A healthy and productive workforce makes good sense and this is inextricably linked to the health of the buildings in which people spend most of their time.

The trouble lies in knowing what a healthy building looks and feels like. We cannot see the air quality and can rarely taste the difference in water quality.

One way is to measure the health and wellbeing features, and certify performance to provide a nutrition label for buildings. One such benchmark is the WELL Building Standard, which was launched in 2014. There was only one certified building in the UK at the start of 2017, although this is likely to change soon with a couple more in the running.

the environmentalist reported in January that BRE is reconfiguring a building at its Innovation Park in Watford to create a ‘healthy research’ facility to test the real-world health and wellbeing of occupants. It will align the requirements of BREEAM, BRE’s environmental assessment method and rating system for buildings, with the WELL Building Standard.

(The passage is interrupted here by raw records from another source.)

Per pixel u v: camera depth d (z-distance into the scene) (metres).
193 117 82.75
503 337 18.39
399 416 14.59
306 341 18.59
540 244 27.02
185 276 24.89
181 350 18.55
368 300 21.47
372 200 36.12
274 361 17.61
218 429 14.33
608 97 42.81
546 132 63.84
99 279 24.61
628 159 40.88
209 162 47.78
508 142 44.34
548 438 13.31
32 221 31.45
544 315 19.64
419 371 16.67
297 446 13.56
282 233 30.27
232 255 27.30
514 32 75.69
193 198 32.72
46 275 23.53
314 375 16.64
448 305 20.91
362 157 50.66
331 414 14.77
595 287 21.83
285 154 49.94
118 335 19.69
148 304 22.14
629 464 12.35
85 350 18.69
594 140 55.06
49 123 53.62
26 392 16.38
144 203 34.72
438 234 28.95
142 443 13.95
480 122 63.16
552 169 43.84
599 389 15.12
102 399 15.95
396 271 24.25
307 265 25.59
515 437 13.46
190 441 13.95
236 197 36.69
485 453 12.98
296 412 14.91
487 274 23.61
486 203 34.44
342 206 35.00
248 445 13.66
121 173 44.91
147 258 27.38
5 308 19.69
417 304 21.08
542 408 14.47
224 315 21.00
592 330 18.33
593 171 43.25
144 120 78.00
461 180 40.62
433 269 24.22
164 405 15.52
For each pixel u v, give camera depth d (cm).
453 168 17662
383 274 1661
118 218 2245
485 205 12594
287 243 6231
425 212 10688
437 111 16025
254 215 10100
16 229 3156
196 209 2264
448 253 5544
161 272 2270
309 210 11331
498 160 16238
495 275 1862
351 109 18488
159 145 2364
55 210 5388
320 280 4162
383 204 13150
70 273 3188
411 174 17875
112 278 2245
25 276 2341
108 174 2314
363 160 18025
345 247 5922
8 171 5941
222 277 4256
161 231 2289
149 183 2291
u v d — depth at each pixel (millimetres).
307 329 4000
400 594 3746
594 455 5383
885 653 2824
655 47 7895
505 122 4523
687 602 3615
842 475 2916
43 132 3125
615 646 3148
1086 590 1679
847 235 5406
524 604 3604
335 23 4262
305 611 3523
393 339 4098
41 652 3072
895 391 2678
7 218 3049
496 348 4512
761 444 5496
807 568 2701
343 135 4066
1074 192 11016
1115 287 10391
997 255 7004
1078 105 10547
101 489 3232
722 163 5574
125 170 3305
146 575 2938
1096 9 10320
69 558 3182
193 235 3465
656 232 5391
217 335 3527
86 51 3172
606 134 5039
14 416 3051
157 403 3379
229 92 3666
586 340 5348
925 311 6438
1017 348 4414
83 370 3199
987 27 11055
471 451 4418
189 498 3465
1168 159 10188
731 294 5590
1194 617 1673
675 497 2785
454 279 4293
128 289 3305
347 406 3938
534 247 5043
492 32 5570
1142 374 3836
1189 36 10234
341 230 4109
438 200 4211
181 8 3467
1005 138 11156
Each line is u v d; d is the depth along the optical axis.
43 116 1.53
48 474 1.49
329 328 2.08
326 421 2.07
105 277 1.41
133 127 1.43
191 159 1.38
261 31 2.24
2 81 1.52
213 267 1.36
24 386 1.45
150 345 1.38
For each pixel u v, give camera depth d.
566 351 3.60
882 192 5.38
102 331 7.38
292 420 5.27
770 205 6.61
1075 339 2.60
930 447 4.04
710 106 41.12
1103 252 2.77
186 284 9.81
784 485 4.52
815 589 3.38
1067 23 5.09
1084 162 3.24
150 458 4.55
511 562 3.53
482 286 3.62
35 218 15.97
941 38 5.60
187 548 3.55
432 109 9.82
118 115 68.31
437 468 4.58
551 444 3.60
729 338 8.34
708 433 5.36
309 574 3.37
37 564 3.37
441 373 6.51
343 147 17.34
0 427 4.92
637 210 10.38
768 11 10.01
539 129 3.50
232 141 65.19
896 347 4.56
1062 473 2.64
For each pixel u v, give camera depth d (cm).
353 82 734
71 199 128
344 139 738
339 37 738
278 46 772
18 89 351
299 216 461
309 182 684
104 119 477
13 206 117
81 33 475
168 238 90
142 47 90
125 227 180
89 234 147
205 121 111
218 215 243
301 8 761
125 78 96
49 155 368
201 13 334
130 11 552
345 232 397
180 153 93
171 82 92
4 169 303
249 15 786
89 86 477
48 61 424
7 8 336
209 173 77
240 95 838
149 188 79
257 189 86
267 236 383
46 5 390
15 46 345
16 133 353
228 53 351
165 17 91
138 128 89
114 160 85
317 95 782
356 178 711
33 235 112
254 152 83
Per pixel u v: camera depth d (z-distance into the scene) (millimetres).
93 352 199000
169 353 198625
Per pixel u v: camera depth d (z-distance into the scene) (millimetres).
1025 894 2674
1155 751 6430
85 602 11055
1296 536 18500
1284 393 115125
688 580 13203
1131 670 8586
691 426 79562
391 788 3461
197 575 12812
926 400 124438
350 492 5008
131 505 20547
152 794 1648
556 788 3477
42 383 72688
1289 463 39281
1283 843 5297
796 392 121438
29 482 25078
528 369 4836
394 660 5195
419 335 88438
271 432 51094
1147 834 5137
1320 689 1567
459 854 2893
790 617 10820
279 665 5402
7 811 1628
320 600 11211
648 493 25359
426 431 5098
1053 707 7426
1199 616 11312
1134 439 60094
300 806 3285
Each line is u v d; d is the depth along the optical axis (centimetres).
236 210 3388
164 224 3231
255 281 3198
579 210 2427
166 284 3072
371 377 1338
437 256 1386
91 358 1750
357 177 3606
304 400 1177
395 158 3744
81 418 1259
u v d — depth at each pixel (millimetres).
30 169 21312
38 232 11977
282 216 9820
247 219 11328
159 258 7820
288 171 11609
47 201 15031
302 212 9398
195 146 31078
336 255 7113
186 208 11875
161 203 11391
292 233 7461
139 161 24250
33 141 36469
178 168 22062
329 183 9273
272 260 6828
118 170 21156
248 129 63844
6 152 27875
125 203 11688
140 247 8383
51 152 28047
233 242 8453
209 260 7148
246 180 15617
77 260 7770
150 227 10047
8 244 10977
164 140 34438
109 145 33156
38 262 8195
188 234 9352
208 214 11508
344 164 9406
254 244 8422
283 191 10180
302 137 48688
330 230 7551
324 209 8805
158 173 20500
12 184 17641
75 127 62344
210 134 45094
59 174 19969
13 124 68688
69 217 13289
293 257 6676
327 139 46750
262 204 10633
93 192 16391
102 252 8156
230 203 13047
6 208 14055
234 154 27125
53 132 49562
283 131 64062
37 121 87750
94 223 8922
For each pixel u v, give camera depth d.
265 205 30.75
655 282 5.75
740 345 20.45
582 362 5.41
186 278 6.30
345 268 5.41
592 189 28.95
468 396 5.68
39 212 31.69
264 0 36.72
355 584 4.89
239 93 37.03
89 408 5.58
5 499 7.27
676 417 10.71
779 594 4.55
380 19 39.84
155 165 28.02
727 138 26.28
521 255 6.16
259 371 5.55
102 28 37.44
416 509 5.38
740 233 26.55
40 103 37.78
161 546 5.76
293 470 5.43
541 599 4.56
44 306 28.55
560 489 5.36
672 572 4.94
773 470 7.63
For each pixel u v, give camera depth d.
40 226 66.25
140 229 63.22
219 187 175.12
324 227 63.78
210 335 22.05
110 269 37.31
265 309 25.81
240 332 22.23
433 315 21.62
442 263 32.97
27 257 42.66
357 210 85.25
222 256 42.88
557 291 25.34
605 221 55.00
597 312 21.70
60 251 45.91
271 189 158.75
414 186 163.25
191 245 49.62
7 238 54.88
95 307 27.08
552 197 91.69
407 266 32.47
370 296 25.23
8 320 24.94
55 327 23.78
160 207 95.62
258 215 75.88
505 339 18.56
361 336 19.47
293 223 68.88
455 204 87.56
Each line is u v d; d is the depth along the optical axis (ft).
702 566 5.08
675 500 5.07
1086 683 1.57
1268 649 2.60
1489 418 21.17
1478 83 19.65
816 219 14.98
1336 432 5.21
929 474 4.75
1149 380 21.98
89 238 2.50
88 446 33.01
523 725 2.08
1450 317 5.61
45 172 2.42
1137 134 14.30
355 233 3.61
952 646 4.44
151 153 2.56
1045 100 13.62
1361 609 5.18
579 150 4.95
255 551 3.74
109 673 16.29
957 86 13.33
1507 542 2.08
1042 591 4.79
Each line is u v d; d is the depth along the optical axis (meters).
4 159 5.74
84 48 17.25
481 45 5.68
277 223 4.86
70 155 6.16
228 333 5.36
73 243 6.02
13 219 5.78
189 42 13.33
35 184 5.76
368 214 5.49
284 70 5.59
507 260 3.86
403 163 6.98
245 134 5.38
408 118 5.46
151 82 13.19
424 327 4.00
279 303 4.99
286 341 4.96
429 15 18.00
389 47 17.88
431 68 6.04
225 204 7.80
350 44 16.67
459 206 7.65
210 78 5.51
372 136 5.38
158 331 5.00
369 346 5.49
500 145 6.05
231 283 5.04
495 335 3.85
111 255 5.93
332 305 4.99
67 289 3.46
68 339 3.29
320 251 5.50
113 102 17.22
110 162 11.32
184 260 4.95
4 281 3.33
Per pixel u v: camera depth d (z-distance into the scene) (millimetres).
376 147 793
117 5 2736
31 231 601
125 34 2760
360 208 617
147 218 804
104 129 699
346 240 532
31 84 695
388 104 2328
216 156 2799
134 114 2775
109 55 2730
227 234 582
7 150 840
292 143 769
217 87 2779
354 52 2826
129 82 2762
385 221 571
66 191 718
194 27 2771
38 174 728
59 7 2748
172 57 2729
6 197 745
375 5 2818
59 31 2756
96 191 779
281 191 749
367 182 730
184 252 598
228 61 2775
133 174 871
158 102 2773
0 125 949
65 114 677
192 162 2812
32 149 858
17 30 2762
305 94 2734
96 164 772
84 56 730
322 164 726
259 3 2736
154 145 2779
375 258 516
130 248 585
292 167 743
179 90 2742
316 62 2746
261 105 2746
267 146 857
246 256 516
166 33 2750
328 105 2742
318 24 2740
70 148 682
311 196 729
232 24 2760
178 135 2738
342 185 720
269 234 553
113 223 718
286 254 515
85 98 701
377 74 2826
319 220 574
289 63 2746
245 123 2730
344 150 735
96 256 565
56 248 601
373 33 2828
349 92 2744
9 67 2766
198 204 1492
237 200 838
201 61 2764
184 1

For the certification process, the standard uses the Green Building Certification Institute (GBCI), an organisation spun out of the US Green Building Council (USGBC). There are multiple synergies with the USBGC’s certification programme for buildings LEED – Leadership in Energy and Environmental Design. LEED-certified buildings are resource-efficient, use less water and energy and reduce greenhouse-gas emissions.

WELL considers 11 human body systems, and more than 100 features, in the concepts of air, water, nourishment, light, comfort, fitness, and mind. The system is designed to address issues that affect the health, comfort and mental wellbeing of occupants through design, operations and behaviour.

Other options are also available, with further developments expected. One of these is FitWel, a simple, web-based scorecard consisting of more than 60 benchmark criteria, organised by sections of a building from the lobby to the cafeteria. Another tool is Portico, launched in October 2016 by Google and the Healthy Building Network. This is a database of 2,500 products that have satisfied the requirements of Google’s healthy materials’ initiative.

Performance monitoring is an essential element of any healthy building, and should be carried out when possible in a real-time environment. The WELL Building Standard requires performance verification by a qualified assessor every three years to maintain the building’s certification.

Working together

From an environmentalist’s perspective, healthy buildings work harmoniously alongside green buildings. The rating systems are complementary and dual certification delivers both environmental sustainability and human health.

Businesses need buildings to be healthy if they want a thriving workplace. With the cost-base for the workforce averaging 90% of company overheads, compared with 1% for energy, it makes sense to invest in improving facilities to create healthy and sustainable spaces.